### EXCERPTED PASSAGE
□ □ □ □
In the modern world of Web 2.0, though, the audience provides the material. Many of the biggest names on the Web fall into this category: Facebook, eBay, Craigslist, YouTube, Flickr, and so on. In each case, the Web site owner provides nothing but a forum for strangers to connect.

One of the most fascinating tributaries of the Web 2.0 river is the citizen review site. One Web site after another harnesses the collective wisdom of thousands of delighted or disappointed customers. Never again will you make a mistake by choosing the wrong vacation spot (TripAdvisor), restaurant (Yelp), movie (IMDB), car (Edmunds), contractor (Angie’s List), app (iTunes), book (Amazon), doctor (RateMDs) or malt beverage (RateBeer).

If you are that hotel operator, restaurateur, car dealership or what­ever, the rise of the citizen review site is a sobering development. No longer are you on top of the mountain, blasting your marketing message down to the masses through your megaphone. All of a sudden, the masses are conversing with one another. If your service or product isn’t any good, they’ll out you. If you are a prospective customer, on the other hand, citizen review sites seem like gifts from heaven. These days if you go to a restaurant with slow service, it’s your own darned fault. You could have avoided that outcome by consulting the masses in advance.

It makes you wonder how relevant, exactly, the solo critic is anymore. I mean, if you read a movie review in the newspaper, well, you are taking your chances. Maybe the movie critic just broke up with someone or hated the movie’s director back in film school or just doesn’t share your taste. But when you’re reading the summarized assessments of 11,000 people who have seen the same movie, it’s much harder to go wrong. The kooks on either end cancel each other out, and the big middle ground gives you a pretty accurate assessment of the movie’s real worth. (On IMDB—the Internet Movie Database—High School Musical 3 earned 3.8 out of 10 stars from the 19,600 people who have voted. This reviewer feels that’s absolutely right.)

But what about the fake-review scandals that surface with alarming regularity? Yelp, TripAdvisor, Amazon and other sites have all endured accusations that phony reviews are poisoning their posts. Big dollars are at stake. No wonder merchants, using fake names, sometimes post positive reviews for their own products or companies or trash their competitors. (Internet wags have dubbed this practice “astroturfing.” Get it? Fake grass roots?)
□ □ □ □
### TASKS TO PERFORM
1. Reproduce the stretch of the passage on citizen review sites from "In the modern" through "malt beverage (RateBeer).".
2. Write the next part of the passage on citizen review sites, picking up after its final sentence.

### SUPPLIED ENTRIES
□ □ □ □
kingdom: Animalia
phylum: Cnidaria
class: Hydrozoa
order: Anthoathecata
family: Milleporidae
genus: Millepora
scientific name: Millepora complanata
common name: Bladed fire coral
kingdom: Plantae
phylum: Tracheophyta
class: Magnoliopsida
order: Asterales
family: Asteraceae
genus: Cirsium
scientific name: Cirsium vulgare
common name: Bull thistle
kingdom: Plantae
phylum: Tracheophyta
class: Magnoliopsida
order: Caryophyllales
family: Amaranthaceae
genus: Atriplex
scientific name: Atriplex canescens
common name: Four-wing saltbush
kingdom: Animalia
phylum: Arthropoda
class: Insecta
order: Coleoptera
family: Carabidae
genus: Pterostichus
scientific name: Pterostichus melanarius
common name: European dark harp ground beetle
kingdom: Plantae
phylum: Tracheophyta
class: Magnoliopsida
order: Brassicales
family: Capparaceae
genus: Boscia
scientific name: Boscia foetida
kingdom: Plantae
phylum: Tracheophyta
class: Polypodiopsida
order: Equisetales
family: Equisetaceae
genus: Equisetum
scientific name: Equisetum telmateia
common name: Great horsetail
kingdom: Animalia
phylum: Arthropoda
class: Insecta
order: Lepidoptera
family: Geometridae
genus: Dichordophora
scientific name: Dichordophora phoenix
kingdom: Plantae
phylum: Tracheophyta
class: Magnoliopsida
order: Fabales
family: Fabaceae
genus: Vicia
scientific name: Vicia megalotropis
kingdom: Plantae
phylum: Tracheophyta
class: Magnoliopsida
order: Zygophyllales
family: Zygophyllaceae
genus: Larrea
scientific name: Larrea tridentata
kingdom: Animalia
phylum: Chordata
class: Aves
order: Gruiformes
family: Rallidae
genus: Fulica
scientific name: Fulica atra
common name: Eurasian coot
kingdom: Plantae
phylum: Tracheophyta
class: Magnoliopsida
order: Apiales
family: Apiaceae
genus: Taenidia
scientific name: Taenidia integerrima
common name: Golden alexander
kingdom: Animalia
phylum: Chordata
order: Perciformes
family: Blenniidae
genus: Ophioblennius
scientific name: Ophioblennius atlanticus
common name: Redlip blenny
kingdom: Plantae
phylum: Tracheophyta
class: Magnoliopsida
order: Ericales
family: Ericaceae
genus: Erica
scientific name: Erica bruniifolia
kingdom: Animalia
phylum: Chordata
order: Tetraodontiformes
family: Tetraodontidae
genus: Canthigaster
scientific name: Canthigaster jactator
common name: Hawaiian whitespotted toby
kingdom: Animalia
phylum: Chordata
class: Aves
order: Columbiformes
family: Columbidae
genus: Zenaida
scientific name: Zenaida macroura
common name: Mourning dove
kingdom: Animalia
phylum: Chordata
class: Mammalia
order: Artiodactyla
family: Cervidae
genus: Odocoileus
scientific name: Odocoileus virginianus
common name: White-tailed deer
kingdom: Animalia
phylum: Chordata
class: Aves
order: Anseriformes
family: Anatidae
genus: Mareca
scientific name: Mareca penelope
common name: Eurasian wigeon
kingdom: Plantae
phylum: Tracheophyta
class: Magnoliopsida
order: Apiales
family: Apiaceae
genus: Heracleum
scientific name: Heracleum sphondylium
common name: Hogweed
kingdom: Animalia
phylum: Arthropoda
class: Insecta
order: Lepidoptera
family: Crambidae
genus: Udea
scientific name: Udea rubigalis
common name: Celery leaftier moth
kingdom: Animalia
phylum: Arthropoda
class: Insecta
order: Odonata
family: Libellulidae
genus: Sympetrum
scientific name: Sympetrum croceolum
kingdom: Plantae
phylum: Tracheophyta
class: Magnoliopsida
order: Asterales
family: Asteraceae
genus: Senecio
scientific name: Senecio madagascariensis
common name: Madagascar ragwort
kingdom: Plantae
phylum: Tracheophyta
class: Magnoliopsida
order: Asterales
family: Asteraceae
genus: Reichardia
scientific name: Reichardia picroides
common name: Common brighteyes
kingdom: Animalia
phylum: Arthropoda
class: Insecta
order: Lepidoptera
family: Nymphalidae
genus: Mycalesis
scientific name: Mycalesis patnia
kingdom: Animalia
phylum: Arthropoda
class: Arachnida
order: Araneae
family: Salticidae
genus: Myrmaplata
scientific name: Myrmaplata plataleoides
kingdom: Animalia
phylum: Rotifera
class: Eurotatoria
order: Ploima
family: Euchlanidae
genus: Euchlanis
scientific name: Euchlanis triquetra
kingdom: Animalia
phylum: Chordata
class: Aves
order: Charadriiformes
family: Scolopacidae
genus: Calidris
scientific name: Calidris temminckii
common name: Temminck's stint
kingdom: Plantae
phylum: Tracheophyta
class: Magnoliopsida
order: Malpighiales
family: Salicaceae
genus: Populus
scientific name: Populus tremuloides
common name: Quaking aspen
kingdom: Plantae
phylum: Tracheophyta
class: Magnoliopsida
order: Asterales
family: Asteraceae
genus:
□ □ □ □
### ANSWERS
1.
In the modern world of Web 2.0, though, the audience provides the material. Many of the biggest names on the Web fall into this category: Facebook, eBay, Craigslist, YouTube, Flickr, and so on. In each case, the Web site owner provides nothing but a forum for strangers to connect.

One of the most fascinating tributaries of the Web 2.0 river is the citizen review site. One Web site after another harnesses the collective wisdom of thousands of delighted or disappointed customers. Never again will you make a mistake by choosing the wrong vacation spot (TripAdvisor), restaurant (Yelp), movie (IMDB), car (Edmunds), contractor (Angie’s List), app (iTunes), book (Amazon), doctor (RateMDs) or malt beverage (RateBeer).

2.
There are some sneaky biases at work, too. Ever notice how many apps on the iTunes Store seem to score mostly either one- or five-star reviews? How could so many apps be so polarizing?

They’re not—it’s just that online reviewers are a self-selecting bunch. You’re more likely to review something if you’re fired up about it, one way or another; the vast, quietly contented multitudes generally don’t bother.

(For a while, Apple tried to address this problem by prompting customers to rate an app at the moment they deleted it. App developers cried foul. “You’re making our reviews skew negative,” they said, “by asking this question at the moment people are deleting our apps! If they liked it, they wouldn’t be deleting it!”)

How do we maintain the power of online reviews while minimizing the abuses? For starters, we can encourage voters to use their real names, as Amazon does. Yelp and TripAdvisor say they have staffers and software dedicated to zapping bogus reviews. Yes, it’s an arms race, but review sites know that their credibility is essential to their survival.

You can improve your fraud-detection skills, too. Sometimes you can just tell when a review seems overly enthusiastic. And often you can click reviewers’ names to see what else they have written. If there aren’t any other posts, that’s a red flag.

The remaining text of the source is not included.